◆ **Task**
Please repeat the lines below word for word, leaving out the pictures.

◆ **Supplied records**
----------
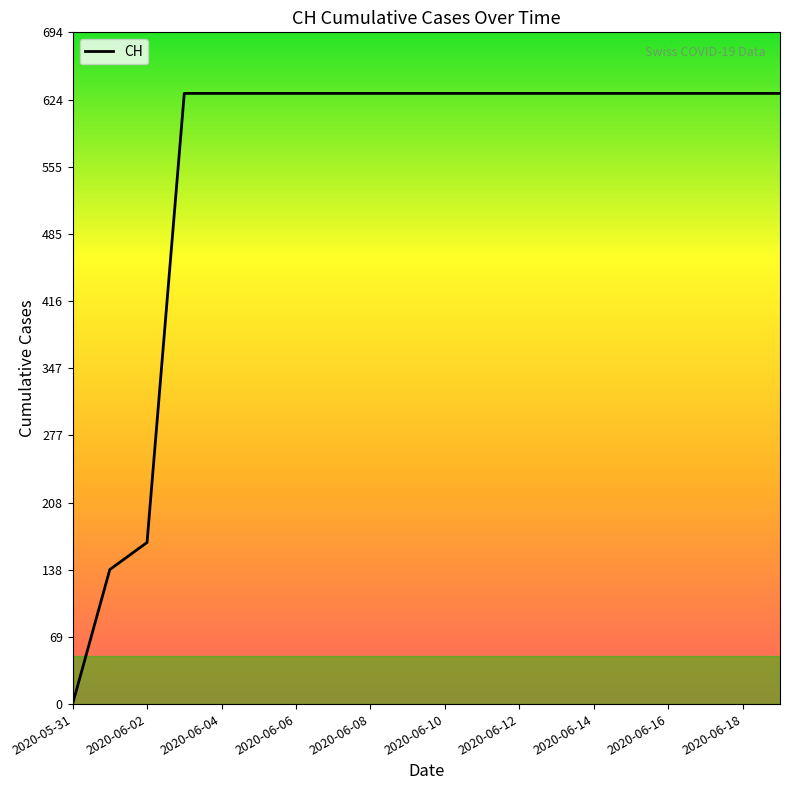

What is the difference between the maximum and second lowest values?

492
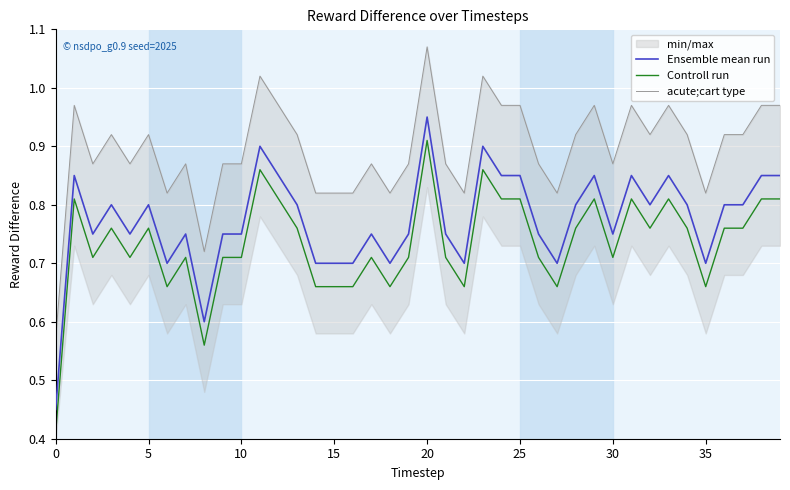

The value of Ensemble mean run at 0 is 0.6. True or false?

False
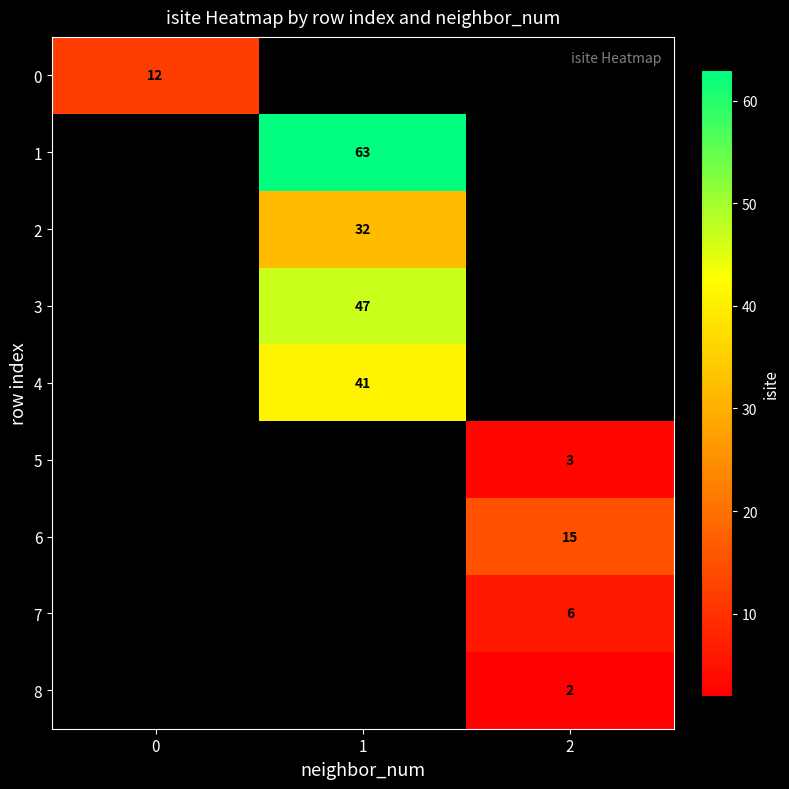

The 6 series shows 21 at 2. True or false?

False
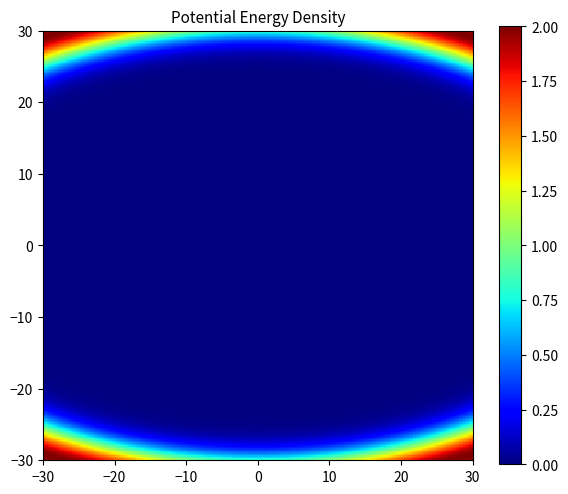

True or false: X has a value of 0.2 at 9.

False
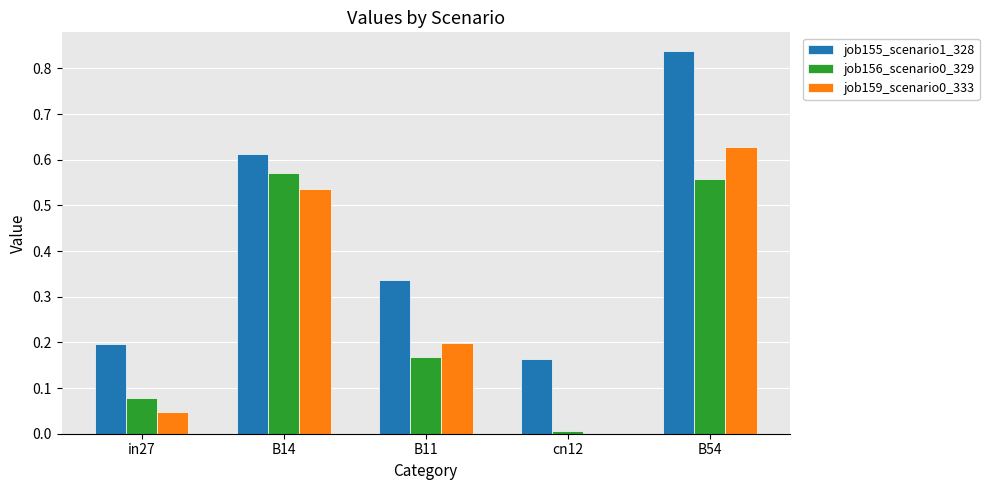

Which series has the largest total across all categories?

job155_scenario1_328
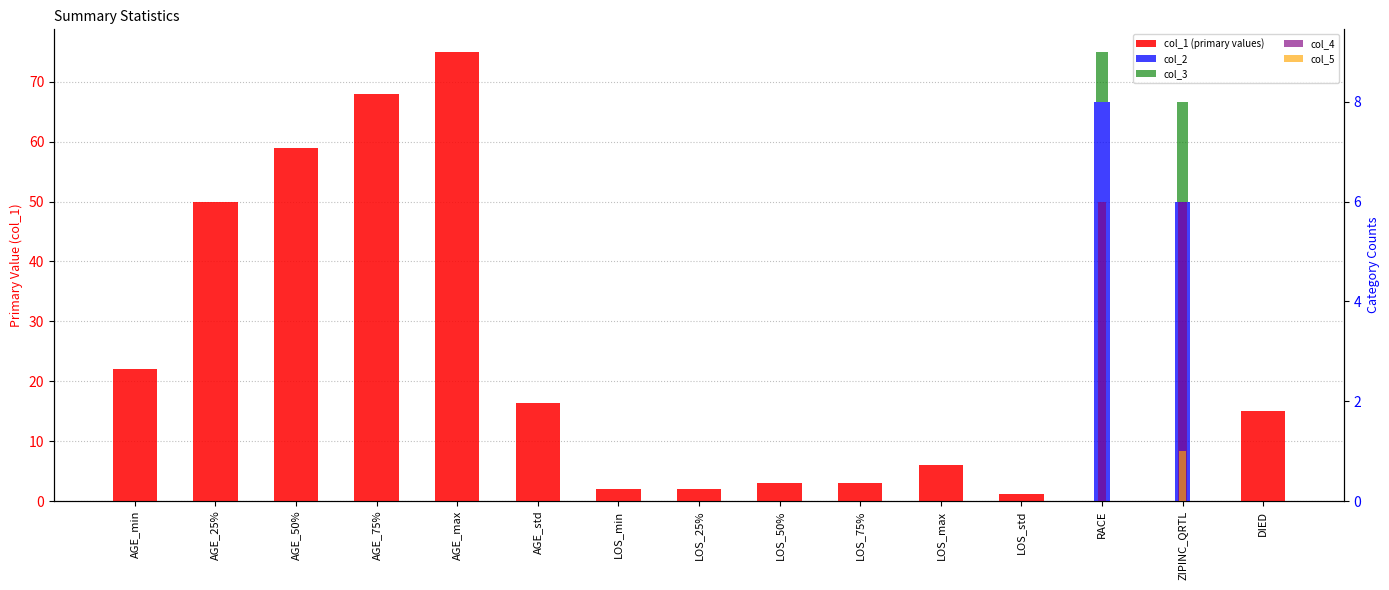

What is the difference between the highest and lowest values at LOS_max?

6.0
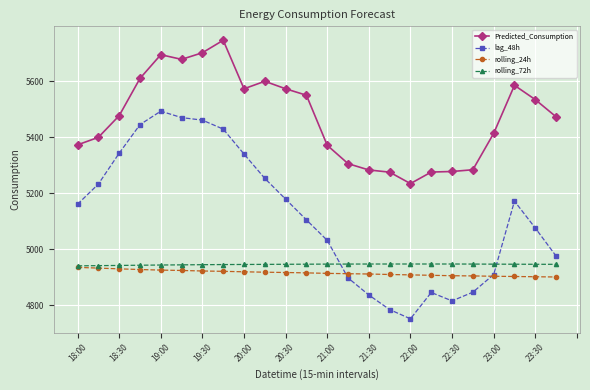

How many lines are shown in the chart?

4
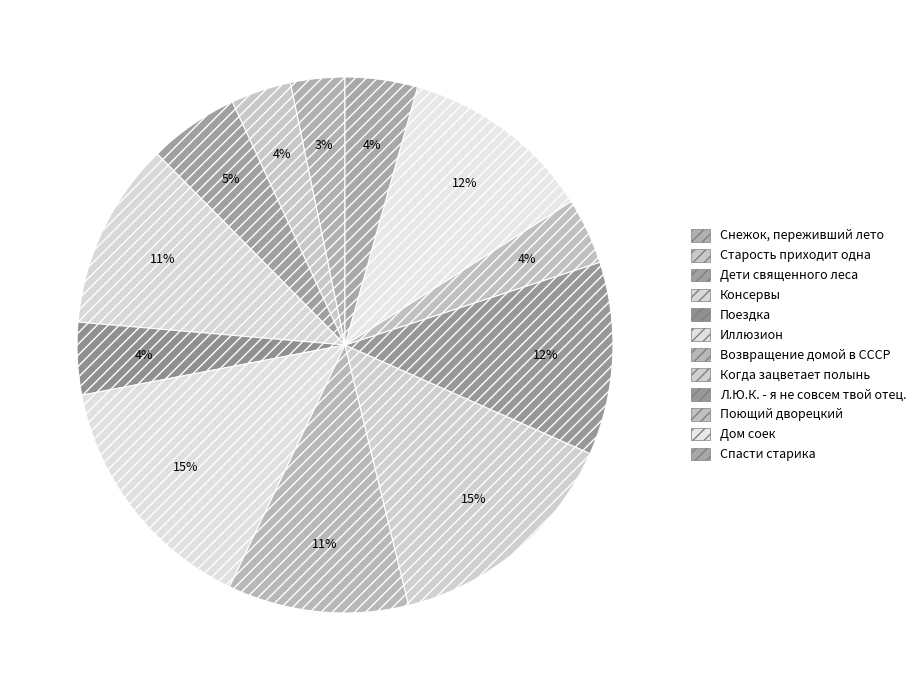

To the nearest percent, what is the average slice percentage?

8%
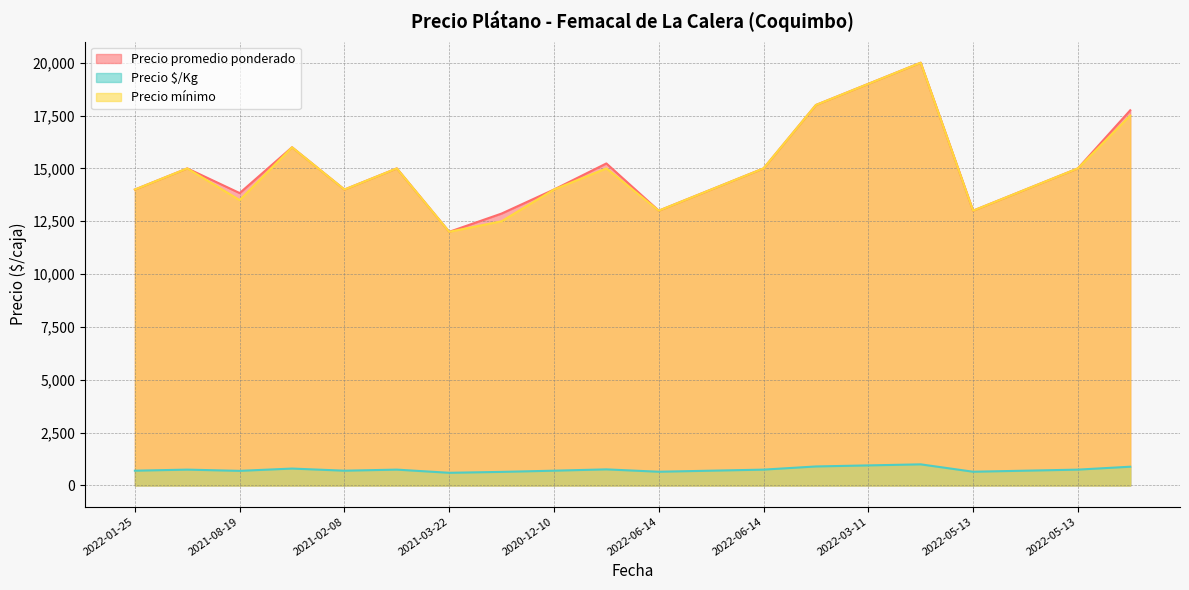

What is the sum of all Precio mínimo values?

299500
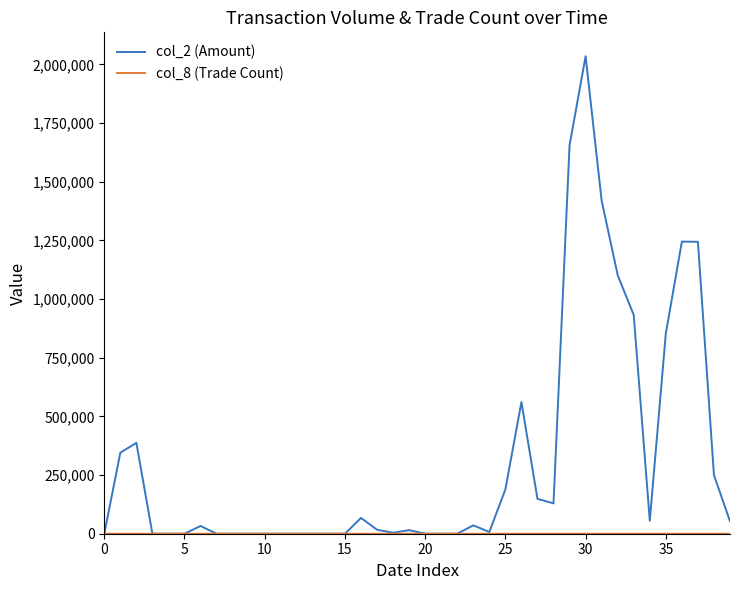

What is the maximum value shown in the chart?

2035110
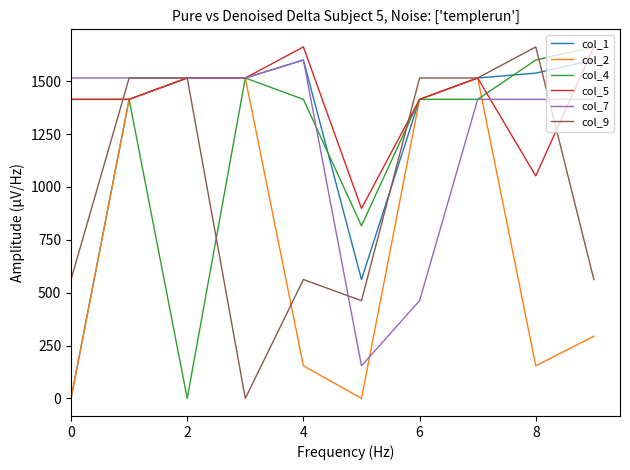

Which series has the largest total across all categories?

col_5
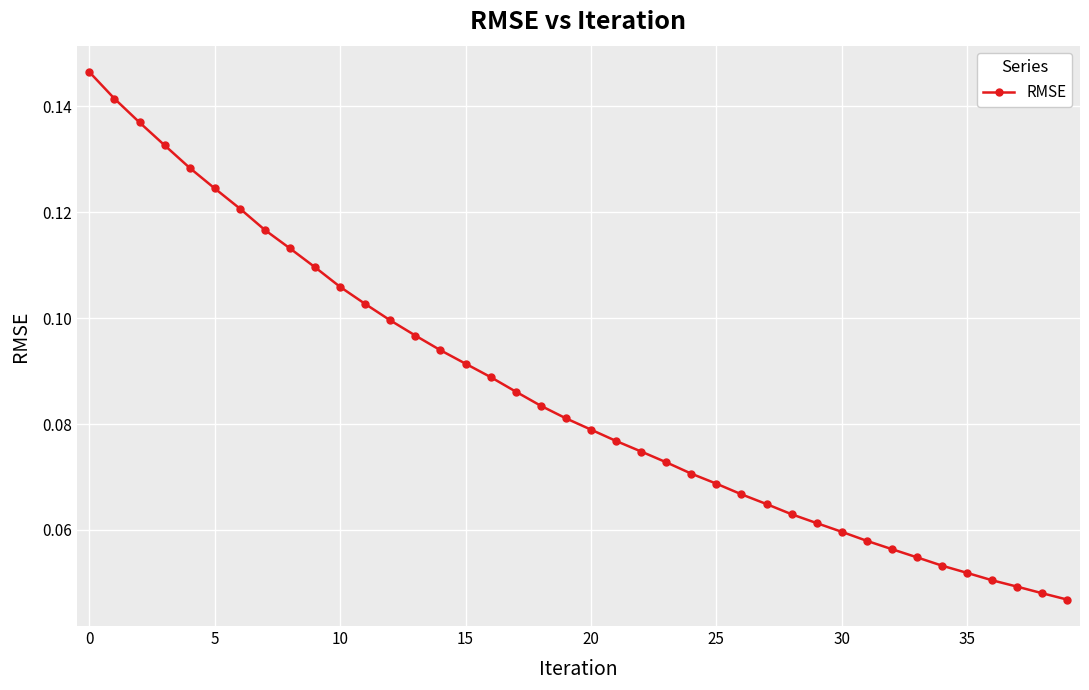

What is the value of the 24th point from the left?

0.1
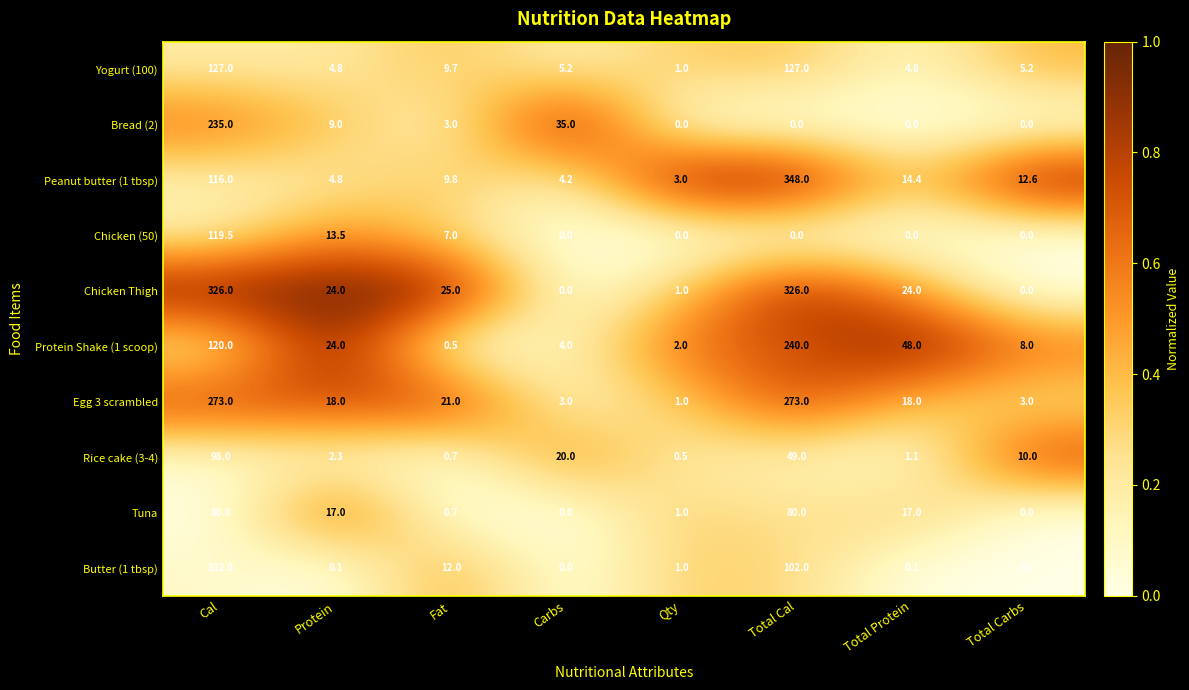

Which series changed the most between Cal and Fat?

Chicken Thigh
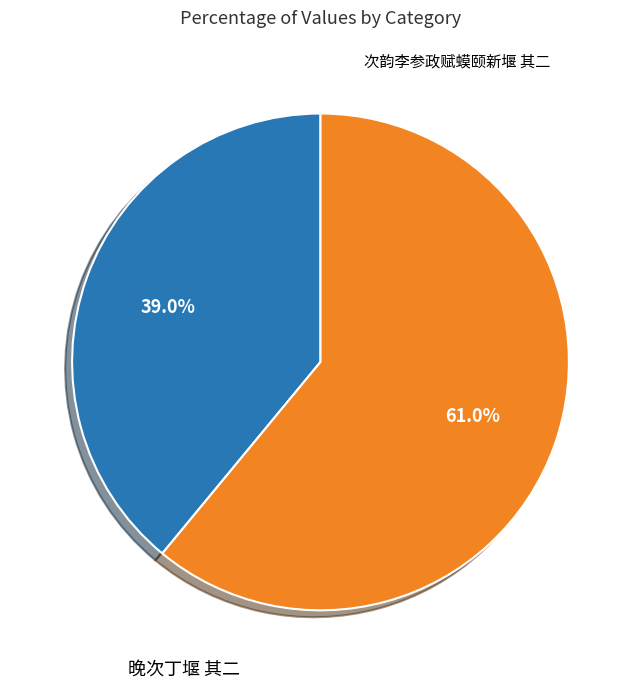

Is there a majority slice in this chart?

Yes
----------
◆ **Problem solution**
What is the difference between the maximum and second lowest values?

492

The value of Ensemble mean run at 0 is 0.6. True or false?

False

The 6 series shows 21 at 2. True or false?

False

True or false: X has a value of 0.2 at 9.

False

Which series has the largest total across all categories?

job155_scenario1_328

What is the difference between the highest and lowest values at LOS_max?

6.0

How many lines are shown in the chart?

4

To the nearest percent, what is the average slice percentage?

8%

What is the sum of all Precio mínimo values?

299500

What is the maximum value shown in the chart?

2035110

Which series has the largest total across all categories?

col_5

What is the value of the 24th point from the left?

0.1

Which series changed the most between Cal and Fat?

Chicken Thigh

Is there a majority slice in this chart?

Yes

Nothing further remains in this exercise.